Circular References and Copy Behavior
Deep copy handles circular references automatically by tracking copied objects.
import copy
class TreeNode:
def __init__(self, value):
self.value = value
self.parent = None
self.children = []
# Create circular reference
root = TreeNode(1)
child = TreeNode(2)
root.children.append(child)
child.parent = root # Circular reference
# Deep copy handles this correctly
root_copy = copy.deepcopy(root)
print(root_copy.children[0].parent.value) # 1
print(root_copy.children[0].parent is root_copy) # True
Performance Considerations
Benchmark shallow vs deep copy operations to understand performance implications.
import copy
import time
# Create nested structure
data = [[i] * 100 for i in range(1000)]
# Shallow copy timing
start = time.perf_counter()
for _ in range(1000):
shallow = data.copy()
shallow_time = time.perf_counter() - start
# Deep copy timing
start = time.perf_counter()
for _ in range(1000):
deep = copy.deepcopy(data)
deep_time = time.perf_counter() - start
print(f"Shallow: {shallow_time:.4f}s")
print(f"Deep: {deep_time:.4f}s")
print(f"Deep is {deep_time/shallow_time:.1f}x slower")
Deep copies typically run 10-100x slower depending on structure complexity and nesting depth.
Practical Decision Framework
Choose shallow copy when:
- Working with single-level collections of immutable objects (strings, numbers, tuples)
- Performance is critical and you control all mutations
- You explicitly want to share nested object references
Choose deep copy when:
- Nested mutable objects exist (lists of lists, dictionaries of lists)

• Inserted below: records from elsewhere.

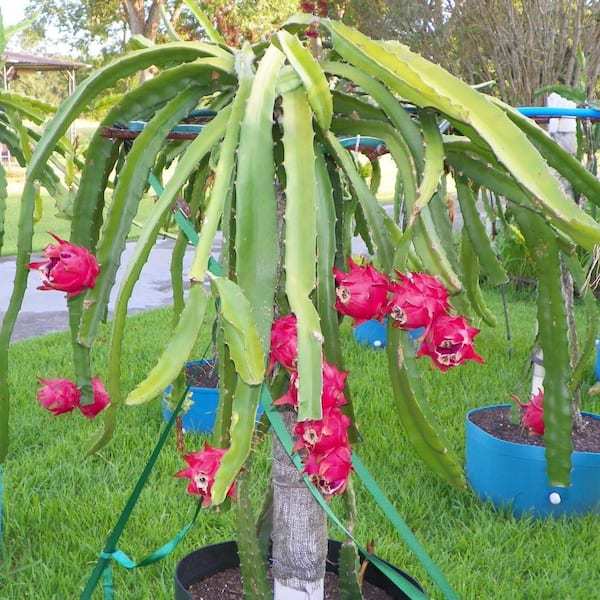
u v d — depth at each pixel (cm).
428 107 107
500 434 281
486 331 502
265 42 127
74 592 216
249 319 94
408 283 99
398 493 276
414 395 113
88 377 146
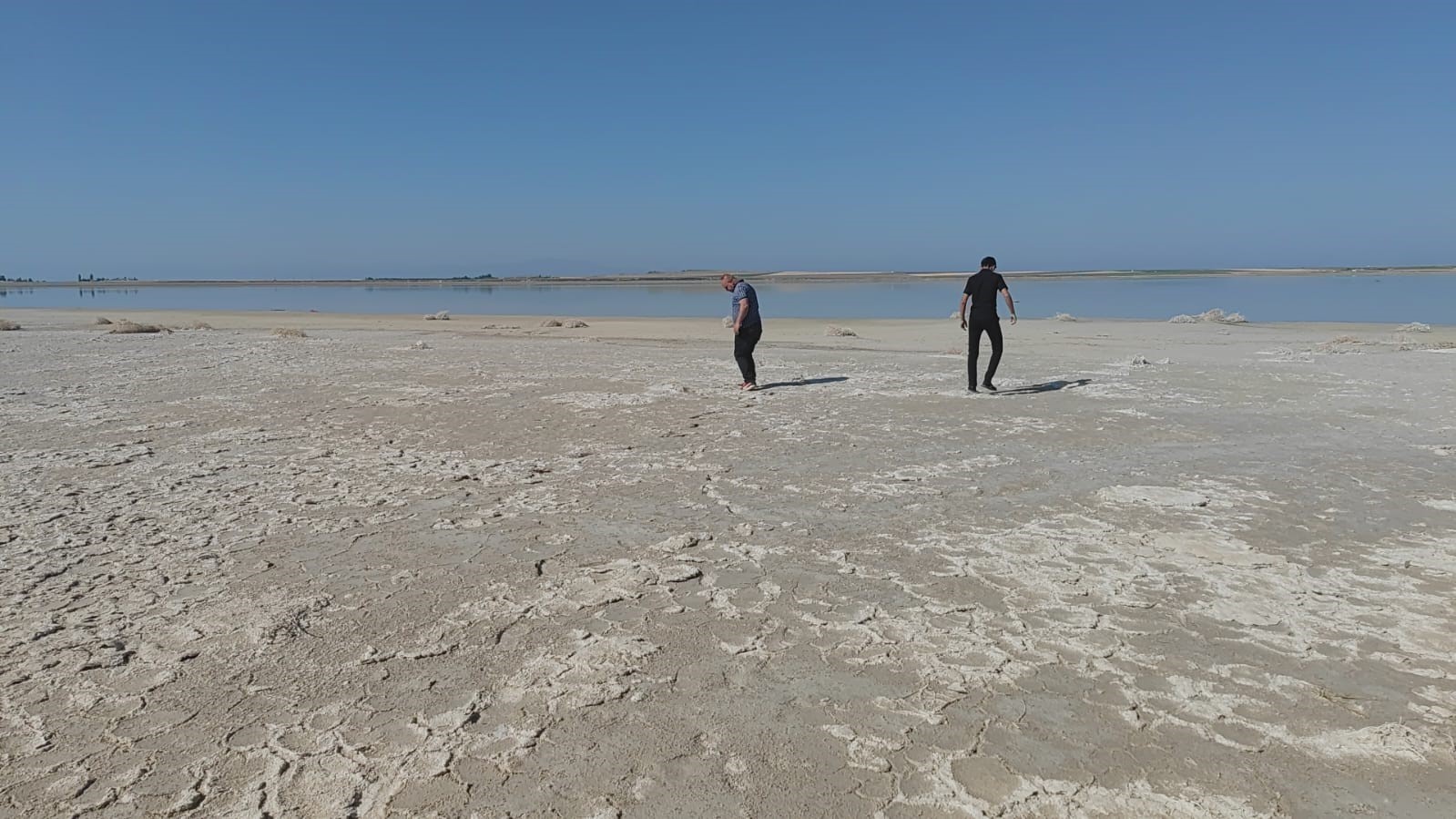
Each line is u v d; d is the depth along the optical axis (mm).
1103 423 9258
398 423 9516
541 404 10852
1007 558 4895
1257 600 4254
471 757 2938
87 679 3477
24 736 3055
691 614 4133
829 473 7055
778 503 6133
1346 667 3553
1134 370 14250
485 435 8758
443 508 6020
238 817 2613
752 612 4148
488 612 4160
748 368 11953
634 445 8266
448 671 3559
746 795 2725
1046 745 2990
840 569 4742
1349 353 16719
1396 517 5652
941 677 3492
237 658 3670
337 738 3049
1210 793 2717
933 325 28406
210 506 6086
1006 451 7863
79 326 28406
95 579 4586
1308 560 4816
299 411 10328
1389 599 4254
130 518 5746
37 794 2717
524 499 6270
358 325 30750
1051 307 41062
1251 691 3352
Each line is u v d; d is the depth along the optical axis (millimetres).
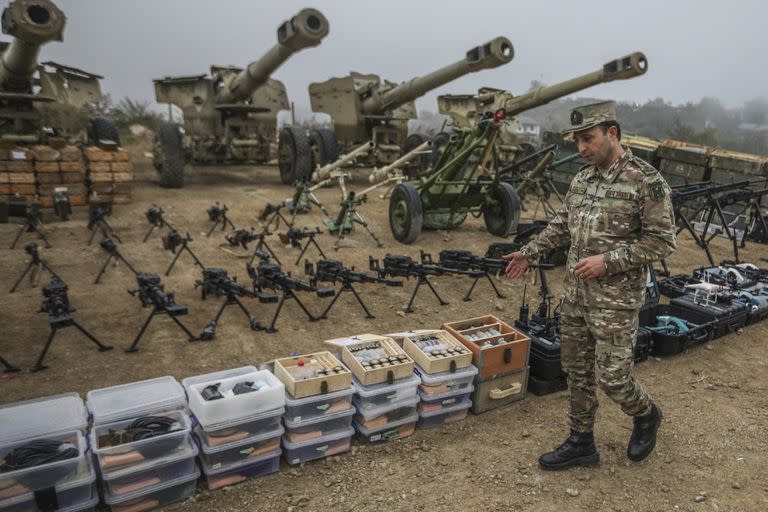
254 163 13219
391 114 13625
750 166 10297
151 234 8055
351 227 8391
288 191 12062
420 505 2799
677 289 6141
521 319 4445
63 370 4039
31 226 7051
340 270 5273
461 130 8156
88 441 2688
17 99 8602
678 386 4258
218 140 12625
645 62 7449
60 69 10461
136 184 11844
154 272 6449
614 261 2508
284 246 7816
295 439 3064
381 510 2758
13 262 6418
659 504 2838
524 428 3568
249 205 10406
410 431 3461
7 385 3777
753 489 2988
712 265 7418
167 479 2727
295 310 5566
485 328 4051
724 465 3213
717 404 3979
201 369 4188
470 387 3609
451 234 9023
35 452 2449
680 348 4781
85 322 4926
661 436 3498
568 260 2932
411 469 3115
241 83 11266
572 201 2875
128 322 4988
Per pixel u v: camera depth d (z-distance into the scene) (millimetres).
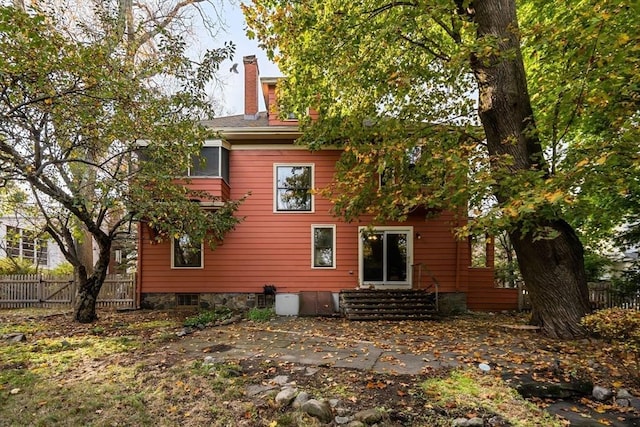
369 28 7734
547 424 3562
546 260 7090
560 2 7480
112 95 6402
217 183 11195
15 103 6137
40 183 7477
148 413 3779
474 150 7871
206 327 8539
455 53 7117
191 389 4324
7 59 5348
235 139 12023
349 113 9086
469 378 4641
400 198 7961
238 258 11969
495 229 6082
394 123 8328
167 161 8602
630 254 13102
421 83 9172
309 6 7711
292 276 11945
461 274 11836
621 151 4801
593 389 4355
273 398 4039
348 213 9305
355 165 9195
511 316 10727
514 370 4969
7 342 6633
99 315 10328
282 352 5980
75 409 3850
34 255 17516
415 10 7012
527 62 8992
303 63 8391
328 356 5703
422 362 5352
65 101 6156
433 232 11977
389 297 10789
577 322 6875
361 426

- Complete data isolation is required
- Debugging mysterious shared-state bugs
- Working with user input or untrusted data structures
import copy
def process_config(base_config, overrides):
"""
Safe config processing requires deep copy to prevent
modifications from affecting the base configuration.
"""
config = copy.deepcopy(base_config)
for key, value in overrides.items():
if isinstance(value, dict) and key in config:
config[key].update(value)
else:
config[key] = value
return config
base = {
'database': {'host': 'localhost', 'port': 5432},
'cache': {'ttl': 3600}
}
prod_config = process_config(base, {'database': {'host': 'prod.db'}})
print(base['database']['host']) # 'localhost' (unchanged)
Understanding copy semantics prevents entire classes of bugs related to unintended mutations and shared state. Choose the appropriate copying strategy based on your data structure complexity and performance requirements.